__WHAT IS REQUIRED__.
Answer the following from the article below:
(a) What kind of tools does the article say are left out of the list in Table 1?
(b) How many phases of product development does the article focus on?
(c) What does Phase 1, Design, involve, according to the article?

|
As a designer, you probably spend a significant
amount of time simulating boards
and building and testing prototypes. It is
critical that the kinds of tests performed on
these prototypes are effective in detecting
problems that can occur in production or
in the field.
DRAM or other memory combined in
an FPGA system may require different test
methodologies than an FPGA alone.
Proper selection of memory design, test,
and verification tools reduces engineering
time and increases the probability of
detecting potential problems. In this article,
well discuss the best practices for thoroughly
debugging a Xilinx® FPGA design
that uses memory.
Memory Design, Testing, and Verification Tools
You can use many tools to simulate or
debug a design. Table 1 lists the five essential
tools for memory design. Note that this
is not a complete list as it does not include
thermal simulation tools; instead, it focuses
only on those tools that you can use to
validate the functionality and robustness of
a design. Table 2 shows when these tools
can be used most effectively.
This article focuses on the five phases
of product development, as shown in
Table 2:
- Phase 1 Design (no hardware,
only simulation)
- Phase 2 Alpha (or Early) Prototype
(design and hardware changes likely to
occur before production)

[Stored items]
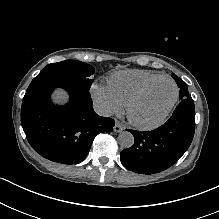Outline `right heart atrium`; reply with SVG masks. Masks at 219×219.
Masks as SVG:
<instances>
[{
	"mask_svg": "<svg viewBox=\"0 0 219 219\" xmlns=\"http://www.w3.org/2000/svg\"><path fill=\"white\" fill-rule=\"evenodd\" d=\"M91 94L101 114L110 116L121 113V104L113 97L108 88L100 84H95L92 86Z\"/></svg>",
	"mask_w": 219,
	"mask_h": 219,
	"instance_id": "obj_1",
	"label": "right heart atrium"
}]
</instances>
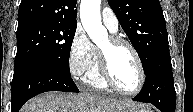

__RIGHT ANSWER__.
(a) Thermal simulation tools.
(b) Five.
(c) No hardware, only simulation.